Il faut aussi accepter un peu de suivi. Contrôler le pH et l’EC deux fois par semaine, renouveler la solution toutes les une à deux semaines, garder la lumière hors du réservoir sous peine de voir les algues s’installer. Rien de compliqué, mais rien d’automatique non plus.

Dernier point, la température de la solution. Plus l’eau est chaude, moins elle retient d’oxygène, et les problèmes racinaires arrivent beaucoup plus vite. Cornell fixe la limite à 25 °C et déclenche un refroidissement dès 26 °C. En été, sur un balcon exposé, c’est souvent la vraie cause d’un échec.

Par où commencer

Commencez petit, avec des laitues ou des herbes aromatiques, en Kratky ou en DWC. Ces cultures pardonnent, poussent vite, et vous verrez un résultat en un mois. Vous saurez alors si la méthode vous plaît avant d’investir dans une tour ou une installation en gouttières.

Gardez la tomate et la fraise pour plus tard. Ce sont des cultures longues, plus exigeantes en lumière et en pilotage de l’EC, et elles pardonnent nettement moins les approximations du début.

Questions fréquentes

L’hydroponie est-elle possible en appartement ?

Oui, c’est même un de ses intérêts principaux. Il faut simplement un éclairage horticole si vous n’avez pas une fenêtre très lumineuse, et prévoir où poser le réservoir. Une culture de salades tient sur un plan de travail.

Peut-on faire sa solution nutritive soi-même ?

Oui, à partir de sels minéraux dosés séparément, et c’est plus économique sur la durée. En revanche les recettes maison à base de compost ou de macérations végétales ne donnent pas une composition stable ni complète, et le résultat est difficile à reproduire d’une fois sur l’autre.

Le goût est-il différent de celui d’un légume de pleine terre ?

Le goût dépend surtout de la variété, de la lumière reçue et du moment de la récolte. Une salade cultivée correctement en hydroponie et coupée le jour même n’a rien à envier à celle du jardin. Un fruit poussé en lumière insuffisante sera fade, en terre comme en hydroponie.

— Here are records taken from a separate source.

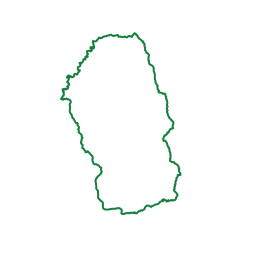 Fak Tha, Uttaradit, Thailand (orthographic projection), rotated 129°
{"feature_id": "78962969B71814319942483", "entity_name": "Fak Tha", "entity_type": "district", "adm_level": 2, "iso_a3": "THA", "parent_name": "Thailand", "parent_adm1": "Uttaradit", "projection": "orthographic", "projection_center": [100.869, 18.015], "detail": "fine", "context": "isolated", "style": "outline", "palette": "green", "viewbox_px": 256, "rotation_deg": 129, "n_neighbors": 0, "source": "geoboundaries", "source_scale": "gbopen_adm2", "svg_char_len": 5833}
<svg xmlns="http://www.w3.org/2000/svg" viewBox="0 0 256 256"><g transform="rotate(129 128 128)"><path d="M146.0,53.4L145.8,54.0L145.1,54.3L144.7,54.8L143.6,54.7L142.8,55.8L141.7,55.8L140.2,57.2L139.3,57.3L138.7,57.8L137.8,57.8L137.0,58.2L136.4,58.9L134.5,58.8L133.7,59.5L133.2,59.7L132.9,59.5L131.6,57.9L131.3,57.8L130.9,58.1L130.1,59.3L130.0,60.3L129.6,60.9L128.3,62.4L127.5,62.4L127.3,63.1L126.2,64.2L126.1,65.0L125.5,66.3L126.0,68.7L125.9,69.3L126.0,70.0L125.6,70.6L126.9,72.4L126.9,73.4L127.1,74.1L127.0,74.5L126.4,75.2L125.2,75.6L125.0,76.2L124.2,76.4L122.8,77.3L122.5,78.0L120.6,79.5L119.7,81.3L117.9,83.1L117.7,84.0L117.3,84.8L117.3,85.5L115.5,87.8L115.3,88.6L114.6,89.7L114.5,91.1L115.5,92.2L114.7,93.6L111.7,94.8L110.9,94.4L110.2,94.6L109.2,94.0L108.0,93.9L106.8,94.6L106.1,93.7L105.8,93.6L103.8,94.3L102.6,94.4L101.8,94.3L100.3,93.0L99.9,92.9L99.4,93.1L99.2,93.9L98.3,94.7L96.3,95.3L95.0,96.3L94.8,96.7L95.0,97.4L94.5,98.4L94.7,99.1L94.3,99.8L94.3,101.2L94.1,102.4L93.6,103.1L93.3,104.1L92.3,105.9L91.6,106.5L91.2,107.6L90.5,108.2L89.5,108.2L88.8,109.7L88.4,110.2L87.7,110.5L86.5,110.6L85.9,112.0L83.5,113.3L82.2,115.0L81.9,115.8L81.2,116.2L81.2,117.1L79.6,118.1L79.5,118.9L78.1,120.6L78.5,121.6L79.4,122.1L79.4,123.7L79.9,124.8L80.8,125.9L80.9,126.4L80.8,126.9L79.5,127.3L79.5,128.7L79.3,129.2L77.2,131.3L76.6,131.5L76.6,132.2L76.2,132.8L75.3,135.4L74.4,136.0L72.6,138.4L71.7,138.9L70.5,140.2L69.4,140.9L67.5,143.9L66.9,144.5L66.0,145.0L65.5,145.7L64.7,146.4L64.5,146.9L64.3,148.6L64.9,151.2L64.5,152.2L63.8,153.1L62.8,153.7L62.6,154.7L62.1,154.9L61.4,155.8L60.5,156.1L59.5,157.0L58.3,157.4L57.9,157.8L57.5,159.8L57.9,161.0L56.9,162.9L56.7,163.9L55.2,164.8L54.1,166.6L52.2,168.2L52.2,169.9L51.3,170.4L51.2,170.7L51.7,171.7L51.3,173.4L51.5,175.3L51.4,176.2L51.2,176.6L51.2,177.3L50.5,178.4L50.4,178.9L50.5,179.6L50.0,180.2L50.3,181.3L50.1,181.9L50.3,182.6L51.7,182.7L52.2,182.5L53.4,182.8L54.4,182.3L54.9,182.5L55.5,184.8L56.8,185.6L57.8,185.6L58.3,185.9L58.7,186.7L58.8,187.9L59.1,188.3L60.1,188.7L61.2,190.4L61.7,190.8L61.9,191.9L62.8,192.4L62.9,193.1L62.5,193.6L62.2,194.5L63.1,195.3L63.9,195.7L64.4,196.4L65.8,197.2L65.8,198.0L66.1,198.7L66.1,199.7L66.9,200.6L68.1,201.0L68.8,201.9L70.6,202.8L71.1,203.5L72.8,204.7L73.5,205.0L74.3,204.9L74.7,205.1L75.2,205.7L75.2,205.9L75.7,206.1L75.9,206.8L75.9,207.2L76.0,207.4L77.3,207.2L79.2,207.4L80.2,207.2L81.3,207.9L81.7,208.6L82.1,208.9L82.3,209.8L83.6,209.4L84.1,208.2L84.9,207.5L86.0,205.5L87.2,204.9L87.8,204.9L88.1,205.9L88.0,206.3L87.7,206.6L87.9,207.1L88.2,207.4L88.7,207.4L88.9,207.8L89.4,207.6L89.7,206.4L90.1,205.9L90.1,205.2L90.5,205.0L91.6,205.0L92.0,205.5L92.2,206.6L94.1,208.2L94.7,207.8L95.1,207.0L95.7,206.2L95.7,205.7L97.1,205.8L97.5,205.7L97.7,205.3L97.6,204.6L97.8,204.3L99.3,204.7L99.6,205.7L100.9,205.2L101.6,204.4L102.6,205.8L102.9,205.8L103.1,205.5L104.7,204.9L106.0,204.9L106.8,205.3L107.0,205.8L107.9,206.5L108.2,206.1L107.8,205.4L107.8,205.0L108.9,204.9L109.6,204.3L110.3,204.2L110.9,204.4L111.7,205.1L113.2,204.7L114.1,203.6L114.2,203.0L113.5,202.0L113.7,201.6L114.6,201.4L116.0,201.8L117.0,201.6L118.1,201.1L118.6,201.4L119.0,202.8L119.7,203.5L120.5,203.3L122.0,202.5L123.4,203.0L123.9,203.7L123.7,204.4L123.8,205.0L124.8,205.2L125.1,205.5L125.0,205.9L124.4,206.7L124.6,207.2L125.0,207.5L126.7,207.4L127.1,207.3L127.2,207.1L126.1,206.1L126.1,205.7L126.7,205.0L128.8,204.3L130.5,204.3L130.6,202.3L130.9,201.5L131.5,200.9L132.2,201.2L134.1,201.2L134.4,200.8L134.1,200.0L135.2,199.6L136.7,200.3L137.3,200.9L137.0,201.4L137.2,201.8L137.9,202.1L138.9,203.1L139.2,203.2L139.4,203.0L139.3,201.9L140.1,201.9L140.7,201.5L140.6,200.3L141.8,199.6L142.3,198.9L143.3,198.5L144.3,198.7L145.5,198.4L147.0,198.4L147.6,198.1L147.6,197.8L146.6,197.1L146.8,196.3L145.4,195.9L144.8,194.6L144.0,194.5L144.0,194.1L143.7,193.5L143.7,193.0L143.4,192.6L143.0,191.6L142.9,190.5L143.2,189.5L143.5,189.0L144.1,188.6L145.5,188.5L146.4,188.1L147.0,187.6L148.0,186.2L149.1,185.6L151.8,183.7L152.8,182.1L153.0,180.5L155.1,177.4L155.1,175.8L155.8,174.6L156.8,171.6L156.1,170.6L156.2,169.9L157.4,169.2L158.2,166.8L158.5,166.4L159.2,166.0L160.3,165.9L160.8,164.7L162.4,163.5L162.4,161.0L162.7,159.7L163.2,158.9L164.1,158.4L164.3,157.2L165.4,157.2L166.8,156.3L167.7,156.1L168.0,155.6L168.9,155.5L169.6,154.5L169.7,152.8L169.8,152.4L172.3,151.0L172.1,148.9L172.5,148.3L172.8,146.3L173.5,145.7L172.8,145.0L171.6,144.7L171.4,144.1L171.8,143.2L171.7,142.2L172.1,140.9L172.3,137.8L173.7,136.3L174.8,136.0L175.9,134.9L177.4,132.2L177.3,131.3L176.1,129.8L176.0,128.5L175.6,127.6L175.6,126.8L176.0,125.6L176.0,124.7L175.7,124.0L175.8,123.7L177.6,122.6L178.3,121.0L179.7,120.7L180.0,120.4L180.7,120.3L181.3,120.5L182.4,120.5L184.0,120.8L184.8,121.2L186.3,120.7L187.4,121.0L188.3,120.5L189.0,120.4L189.8,119.8L190.9,118.3L192.3,117.0L193.3,115.8L195.0,114.7L195.4,113.5L195.7,111.8L196.7,111.0L199.2,108.7L200.9,107.6L201.2,106.9L201.7,103.5L201.6,101.7L201.8,100.7L202.9,99.5L204.9,98.2L205.9,96.8L206.0,95.1L204.4,92.6L200.2,88.9L198.8,87.0L197.5,86.3L195.7,84.2L195.5,82.5L195.7,81.3L196.1,80.8L198.4,79.5L198.5,78.8L198.2,78.1L197.5,77.2L195.0,75.6L193.2,73.1L192.1,72.6L191.3,71.2L189.8,70.3L189.5,69.7L190.0,69.4L188.8,67.5L187.7,67.4L186.6,67.4L185.8,67.2L185.2,66.3L184.2,66.2L183.7,65.9L183.1,64.9L180.9,64.2L180.4,64.2L179.2,64.8L176.8,64.7L175.7,63.6L175.2,62.5L174.8,60.4L173.5,60.1L171.6,59.0L170.3,58.7L169.0,57.3L168.1,56.8L164.9,56.5L163.3,55.5L162.5,55.6L162.2,56.0L161.5,55.9L161.4,55.7L161.7,54.9L161.2,55.1L160.7,55.0L160.6,54.8L160.6,53.2L160.4,52.9L160.7,52.1L160.1,52.1L159.7,51.5L159.8,51.0L158.8,51.1L158.8,50.4L158.1,49.7L157.1,49.2L156.7,48.7L156.5,47.9L155.9,47.9L155.8,47.3L154.6,46.3L153.4,46.2L152.5,46.4L151.6,46.9L149.7,47.0L149.1,47.2L148.7,47.7L148.0,49.6L147.9,51.8L147.7,52.9L147.4,53.2L146.0,53.4Z" fill="none" stroke="#15803d" stroke-width="2"/></g></svg>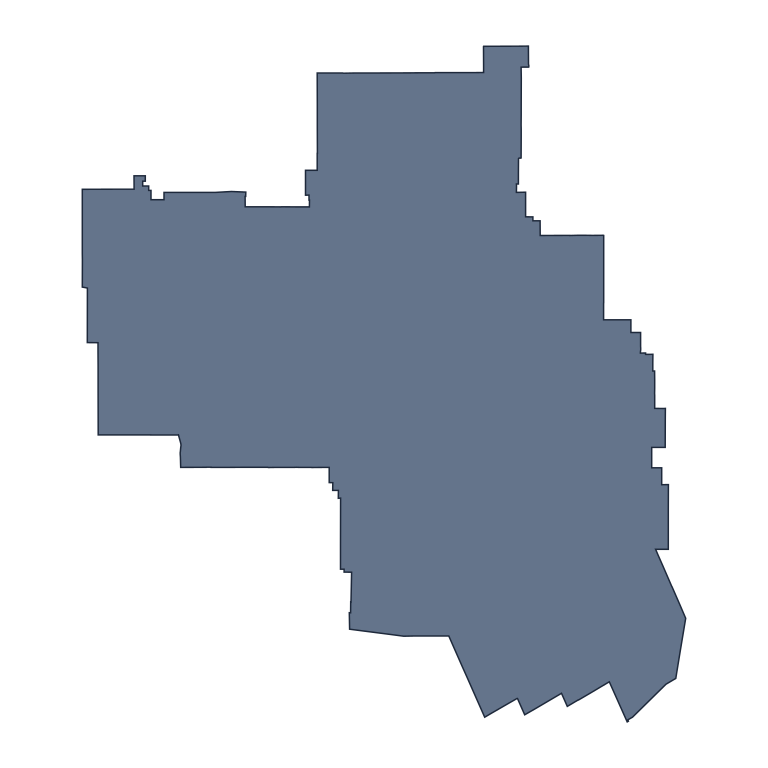 Victoria Plains, Western Australia, Australia
{"feature_id": "25037944B36470505967652", "entity_name": "Victoria Plains", "entity_type": "district", "adm_level": 2, "iso_a3": "AUS", "parent_name": "Australia", "parent_adm1": "Western Australia", "projection": "equal_earth", "projection_center": [116.32, -31.016], "detail": "fine", "context": "isolated", "style": "filled", "palette": "slate", "viewbox_px": 768, "rotation_deg": 0, "n_neighbors": 0, "source": "geoboundaries", "source_scale": "gbopen_adm2", "svg_char_len": 3648}
<svg xmlns="http://www.w3.org/2000/svg" viewBox="0 0 768 768"><path d="M349.6,629.2L365.0,631.2L382.2,633.4L390.8,634.5L403.7,636.2L413.7,636.0L415.7,636.0L428.2,636.0L436.1,636.0L448.8,636.0L454.6,649.2L462.5,667.1L467.6,678.5L475.8,697.1L484.7,717.2L491.0,713.5L491.5,713.2L494.1,711.7L505.0,705.4L517.0,698.5L517.5,698.5L524.7,714.8L535.3,708.7L561.5,693.3L567.3,706.4L572.4,703.4L575.2,701.7L575.6,701.5L578.3,699.9L578.5,700.0L590.3,693.1L600.0,687.3L609.3,681.8L615.1,694.8L615.2,695.0L619.7,705.1L627.2,721.9L627.4,721.8L628.4,721.2L627.8,719.9L630.2,718.5L632.5,717.2L666.0,684.2L666.7,683.8L675.8,678.4L676.6,673.3L680.4,650.1L685.7,618.3L679.6,604.1L672.0,586.7L671.8,586.5L663.0,566.2L658.0,554.9L655.7,549.5L655.6,549.3L668.3,549.3L668.3,526.7L668.3,511.3L668.3,509.2L668.4,484.6L661.7,484.7L661.7,484.1L661.7,480.4L661.7,467.8L651.7,467.8L651.7,447.4L652.5,447.4L665.2,447.4L665.3,418.3L665.4,408.4L663.7,408.5L654.7,408.4L654.7,400.1L654.7,395.2L654.6,393.5L654.7,388.3L654.7,379.7L654.6,371.0L652.8,371.0L652.8,364.2L652.8,362.6L652.9,354.3L645.6,354.4L645.6,353.0L640.4,353.1L640.4,352.3L640.4,352.2L640.7,349.9L640.7,348.0L640.6,346.5L640.6,345.7L640.6,343.6L640.6,335.8L640.6,332.5L630.9,332.5L630.9,319.8L603.6,319.8L603.6,303.0L603.7,302.9L603.7,235.4L603.4,235.3L592.5,235.4L585.4,235.3L577.6,235.3L577.4,235.3L569.8,235.5L569.8,235.4L567.3,235.4L540.9,235.5L540.2,235.5L540.1,220.8L532.9,220.8L532.9,216.9L525.6,216.8L525.6,192.2L516.4,192.4L516.4,191.7L516.5,187.8L516.5,185.6L516.4,184.0L518.4,184.0L518.4,179.0L518.4,173.3L518.5,158.8L518.5,158.6L518.8,158.3L519.0,158.1L519.5,158.1L520.9,158.1L521.1,158.0L521.1,157.7L521.2,136.3L521.2,136.0L521.2,129.1L521.1,124.9L521.2,114.7L521.2,106.1L521.3,78.1L521.1,67.2L523.2,67.1L528.6,67.1L528.8,67.0L528.8,65.2L528.5,64.3L528.4,46.1L517.1,46.2L483.6,46.3L483.5,46.5L483.6,67.6L483.6,72.4L483.6,72.5L474.7,72.6L469.1,72.6L435.0,72.6L434.8,72.8L434.6,72.8L423.8,72.8L419.8,72.8L409.4,72.9L374.1,73.0L368.9,73.0L361.1,73.0L355.0,73.0L344.6,73.2L343.4,73.2L342.6,73.0L317.2,73.0L317.3,104.8L317.3,127.8L317.4,153.4L317.2,153.4L317.2,170.0L317.2,170.3L305.5,170.3L305.5,190.4L305.5,195.2L309.0,195.1L309.0,200.1L309.5,200.1L309.4,206.9L297.4,206.9L282.8,206.8L281.3,206.8L281.1,206.9L268.0,206.8L255.3,206.8L245.2,206.8L245.1,196.4L245.7,196.4L245.7,196.2L245.8,192.1L231.4,191.5L215.5,192.4L189.9,192.4L189.7,192.4L164.0,192.4L164.0,199.7L151.0,199.7L151.0,194.9L151.0,190.4L148.7,190.4L148.7,186.0L142.7,186.0L142.7,181.2L145.3,181.2L145.3,175.8L134.0,175.8L134.1,189.2L118.9,189.2L82.3,189.3L82.3,189.8L82.3,208.8L82.3,225.4L82.3,252.1L82.3,253.5L82.4,259.9L82.3,287.1L86.2,287.8L87.4,288.1L87.3,342.6L98.0,342.7L98.0,351.7L98.1,365.8L98.1,370.5L98.1,374.5L98.1,390.4L98.2,434.9L134.9,434.9L146.5,434.9L150.7,434.9L150.7,435.0L160.5,435.0L177.4,435.0L177.9,435.0L178.0,434.9L178.4,434.8L180.3,441.6L180.6,442.8L180.8,443.5L180.9,444.3L181.0,445.0L181.0,445.4L180.9,446.2L180.7,447.7L180.4,451.1L180.3,451.9L180.2,452.5L180.2,453.0L180.2,453.8L180.2,454.2L180.4,457.0L180.5,460.5L180.6,464.6L180.7,467.4L181.1,467.4L206.4,467.3L206.5,467.2L211.1,467.2L211.1,467.4L227.8,467.4L242.8,467.3L250.4,467.3L256.0,467.3L267.9,467.3L268.1,467.4L268.2,467.5L268.3,467.5L269.1,467.5L275.3,467.4L278.2,467.4L280.5,467.4L285.1,467.4L293.7,467.4L296.4,467.3L299.4,467.4L303.5,467.4L311.4,467.4L311.6,467.5L324.2,467.4L327.8,467.4L329.2,467.4L329.2,482.6L332.8,482.7L332.7,490.4L338.4,490.4L338.3,498.3L340.6,498.1L340.5,545.2L340.5,569.2L344.1,569.2L344.1,572.1L351.6,572.2L351.0,602.1L350.7,602.0L350.6,612.8L349.3,612.7L349.6,629.2Z" fill="#64748b" stroke="#1e293b" stroke-width="1.5"/></svg>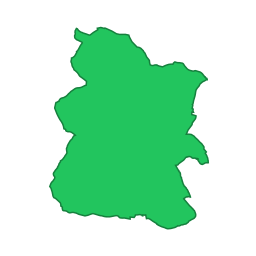 outline of Catina, Cluj, Romania, rotated 174°
{"feature_id": "2599482B31598645365183", "entity_name": "Catina", "entity_type": "district", "adm_level": 2, "iso_a3": "ROU", "parent_name": "Romania", "parent_adm1": "Cluj", "projection": "albers", "projection_center": [24.16, 46.852], "detail": "fine", "context": "isolated", "style": "filled", "palette": "green", "viewbox_px": 256, "rotation_deg": 174, "n_neighbors": 0, "source": "geoboundaries", "source_scale": "gbopen_adm2", "svg_char_len": 5661}
<svg xmlns="http://www.w3.org/2000/svg" viewBox="0 0 256 256"><g transform="rotate(174 128 128)"><path d="M148.1,230.4L147.7,228.9L152.5,226.6L155.9,224.5L156.5,224.4L157.4,224.7L159.6,225.8L163.0,227.3L163.5,227.7L165.1,228.4L166.2,229.4L167.1,230.3L167.7,231.4L168.1,232.0L168.9,232.4L169.9,230.8L170.3,230.4L170.7,228.7L170.6,227.8L170.6,227.1L170.9,226.3L171.4,225.6L171.5,224.8L171.5,223.8L171.3,222.9L169.9,221.2L168.9,220.7L165.5,218.6L164.8,218.1L164.6,217.6L164.9,217.0L166.6,215.1L168.8,211.8L170.0,210.2L171.2,209.4L171.0,208.7L173.2,205.5L173.9,204.8L174.4,204.5L175.6,203.8L176.9,203.5L177.0,202.4L177.7,200.4L177.7,199.5L177.6,199.2L177.2,198.0L177.1,196.1L176.8,194.7L176.1,193.6L175.5,191.4L174.4,190.5L172.5,188.3L171.2,186.0L171.1,185.4L170.2,184.2L169.0,183.2L166.4,180.8L164.4,178.7L165.1,174.9L166.2,174.8L169.6,173.5L171.0,173.2L172.6,173.1L174.3,173.2L175.7,173.0L176.9,172.5L179.9,170.8L180.8,170.4L182.4,169.0L183.5,168.3L185.0,166.9L186.3,166.0L188.7,165.0L191.3,164.6L192.1,164.2L192.8,163.6L193.5,162.7L193.7,162.4L193.8,161.8L194.7,161.7L195.7,161.1L196.9,160.9L197.3,160.2L197.9,158.3L198.7,156.0L198.8,155.4L197.2,149.6L196.3,147.1L195.3,144.6L194.7,143.3L193.4,140.9L192.5,138.7L192.0,136.4L191.8,134.1L191.6,133.6L190.7,133.5L190.2,133.1L190.1,132.4L190.1,131.8L189.6,131.3L188.2,130.6L186.3,130.4L185.3,130.0L184.1,129.2L182.4,127.6L181.2,126.3L182.5,125.9L182.8,125.7L183.8,124.5L184.5,123.3L185.1,122.7L186.6,121.6L188.8,118.7L190.2,116.5L190.4,115.6L191.3,114.1L191.4,112.5L191.3,110.6L191.4,109.5L192.4,108.1L193.4,107.1L194.3,105.8L196.3,103.7L197.4,102.9L198.6,102.4L198.8,101.5L199.0,101.1L200.3,99.7L200.6,98.8L201.1,97.9L202.3,96.3L202.2,95.7L202.3,95.6L203.1,95.1L203.4,94.8L203.6,94.5L203.9,94.2L204.4,93.9L206.6,91.2L206.9,90.7L207.0,90.1L207.0,89.4L206.9,88.7L206.2,87.3L205.9,86.8L206.1,85.9L206.7,84.8L207.3,84.2L208.6,82.7L209.3,82.3L210.4,81.0L211.9,78.0L211.5,77.3L210.8,76.0L210.4,73.6L210.1,72.6L209.7,68.3L209.4,67.3L208.9,66.4L207.6,65.7L206.8,64.9L203.2,60.8L202.9,59.7L202.8,58.8L202.9,57.9L202.9,57.4L202.7,57.1L202.3,56.9L201.7,56.2L201.6,55.8L201.8,54.7L201.5,53.1L201.3,52.9L201.0,52.6L199.1,52.2L197.7,51.7L196.3,50.4L195.4,49.9L194.6,49.7L192.2,49.9L191.3,49.8L188.4,48.8L185.9,47.3L180.0,45.1L177.1,45.4L174.8,46.0L172.6,46.5L171.9,46.5L171.0,46.3L170.0,45.9L165.7,44.1L164.6,43.7L163.1,43.4L161.0,42.5L159.0,42.0L155.6,41.6L154.0,41.7L149.7,42.1L148.1,42.0L147.7,41.8L147.1,41.5L146.5,40.8L145.9,39.9L145.3,39.5L144.5,39.3L143.0,39.0L141.1,38.9L135.4,37.2L135.2,39.2L131.3,38.4L130.7,39.0L130.2,39.6L129.8,40.3L129.7,40.7L127.8,40.6L125.4,40.7L124.5,40.4L123.0,39.7L122.9,39.5L122.9,39.2L122.5,39.1L122.4,40.0L120.5,39.6L119.5,39.7L119.1,35.9L117.8,36.0L117.3,35.9L116.2,35.4L115.3,34.7L112.9,32.6L109.8,30.2L108.8,29.1L109.0,29.0L107.7,28.0L104.8,26.3L101.8,25.0L100.5,24.2L99.3,23.7L98.4,23.6L95.8,23.6L91.7,24.2L89.6,25.0L88.7,25.6L88.0,25.3L87.3,25.3L86.7,25.4L85.0,26.1L83.8,26.0L83.1,26.1L82.2,26.4L80.3,26.5L79.8,26.9L78.7,27.5L77.9,28.0L77.2,29.0L75.5,29.7L74.6,30.2L72.3,31.0L71.6,31.4L70.1,32.9L69.9,33.7L69.7,34.5L69.8,35.8L70.6,38.9L70.7,39.1L71.2,39.4L71.7,40.2L71.9,40.8L72.4,41.1L72.9,42.0L75.0,44.4L80.0,51.8L79.7,52.1L78.9,52.4L78.0,53.0L77.2,53.3L76.8,53.3L76.4,53.6L75.7,53.2L75.4,53.4L74.7,53.5L74.4,53.4L73.6,53.4L73.4,52.7L73.1,52.8L73.3,53.5L73.3,53.9L74.3,57.4L74.7,57.8L74.8,57.9L74.7,58.6L75.2,59.7L75.5,60.6L75.8,60.8L75.9,61.0L76.4,61.9L76.4,62.3L76.5,62.4L77.4,63.5L77.6,64.0L78.1,64.2L78.2,64.4L78.4,65.2L79.1,66.9L79.1,67.4L79.3,67.9L79.3,68.5L79.6,69.1L79.5,69.4L79.8,70.6L79.8,71.1L80.1,72.2L80.0,73.0L80.3,73.4L80.7,74.6L80.8,75.6L80.7,76.3L80.6,76.7L80.8,77.3L80.8,77.9L81.3,78.9L81.6,79.0L81.9,79.4L82.0,79.7L81.9,80.4L82.4,80.8L84.6,85.9L82.9,86.0L82.3,86.1L81.1,87.3L76.1,90.2L75.4,90.8L73.8,92.5L73.6,92.7L71.7,93.0L71.8,93.2L70.1,93.3L68.7,92.8L67.8,92.1L67.5,91.6L67.0,91.3L65.9,91.1L64.5,91.1L63.0,89.8L62.8,89.8L62.6,90.0L62.5,90.5L61.6,90.1L61.4,89.8L61.7,89.5L61.8,88.6L61.6,88.1L61.0,87.2L60.7,86.5L60.0,85.2L59.0,84.4L58.0,84.0L56.6,84.4L54.8,85.2L53.7,85.3L53.1,85.1L51.8,85.1L51.8,86.0L51.7,86.9L51.9,88.7L51.9,89.8L52.3,90.9L52.7,92.6L53.8,94.9L52.6,96.0L54.0,98.1L54.7,99.0L54.8,99.3L54.5,100.2L54.5,101.4L54.9,102.2L55.2,102.6L56.3,104.6L57.4,105.8L58.1,106.5L60.0,109.1L61.6,110.9L62.2,111.5L62.9,112.7L65.4,114.7L65.9,115.0L68.2,115.5L70.7,115.7L68.5,119.7L66.0,122.4L64.4,124.1L63.9,124.8L63.6,126.2L60.1,130.0L59.7,130.7L59.2,132.2L59.1,133.0L61.8,134.2L63.1,134.6L63.2,134.9L62.8,137.1L61.2,136.8L61.6,138.1L61.5,138.8L61.2,140.0L61.7,140.4L62.2,140.6L61.2,143.8L61.3,144.2L61.5,144.6L61.1,144.8L60.6,146.0L59.9,148.4L58.1,152.8L57.4,155.1L57.0,156.7L56.5,158.3L56.2,158.9L54.9,160.5L52.9,162.4L51.8,164.2L48.9,166.2L47.6,166.6L44.6,167.9L44.4,167.9L44.2,167.8L44.1,168.3L44.5,168.9L44.6,169.3L45.4,169.5L45.6,169.8L45.8,170.7L45.9,170.8L46.3,170.7L47.1,172.2L47.6,172.9L48.3,174.1L49.4,175.3L50.4,176.1L54.7,177.9L55.3,178.0L57.1,177.7L58.2,178.0L60.6,178.9L62.1,179.8L63.2,180.9L64.0,182.2L64.2,182.4L65.0,183.5L66.1,185.7L66.5,186.3L67.2,186.8L70.2,187.6L71.5,187.7L72.5,188.0L73.9,188.5L74.4,188.8L74.9,188.6L76.1,187.7L76.3,187.1L76.7,186.8L78.4,187.0L80.7,187.0L82.8,186.6L84.7,186.1L87.2,185.2L90.4,186.3L92.7,187.4L92.7,187.7L94.5,187.9L96.7,187.5L97.8,187.7L99.1,188.3L99.3,188.4L99.5,189.3L99.7,190.6L99.7,193.0L100.2,193.9L102.0,196.6L103.3,200.6L103.8,201.5L104.5,202.3L104.7,203.2L107.0,206.0L108.6,207.0L110.5,207.5L115.1,213.4L117.0,218.1L117.5,220.3L121.0,221.4L126.5,221.9L129.6,222.9L133.8,226.0L140.0,229.6L140.8,229.8L141.1,229.5L144.5,230.8L148.1,230.4Z" fill="#22c55e" stroke="#15803d" stroke-width="1.5"/></g></svg>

Combien coûte une première installation ?

Un montage Kratky se fait pour le prix d’un bac, de quelques godets et d’un sac de billes d’argile. Un DWC avec bulleur demande un petit budget en plus. La dépense qui compte vraiment au démarrage, ce sont les deux testeurs de pH et d’EC, et la solution nutritive.

Faut-il changer l’eau souvent ?

Comptez un renouvellement complet toutes les une à deux semaines. Entre deux, vous complétez le niveau avec de l’eau claire, car ce qui s’évapore, c’est de l’eau, pas les minéraux. Si vous compensez toujours avec de la solution, l’EC grimpe sans que vous vous en rendiez compte.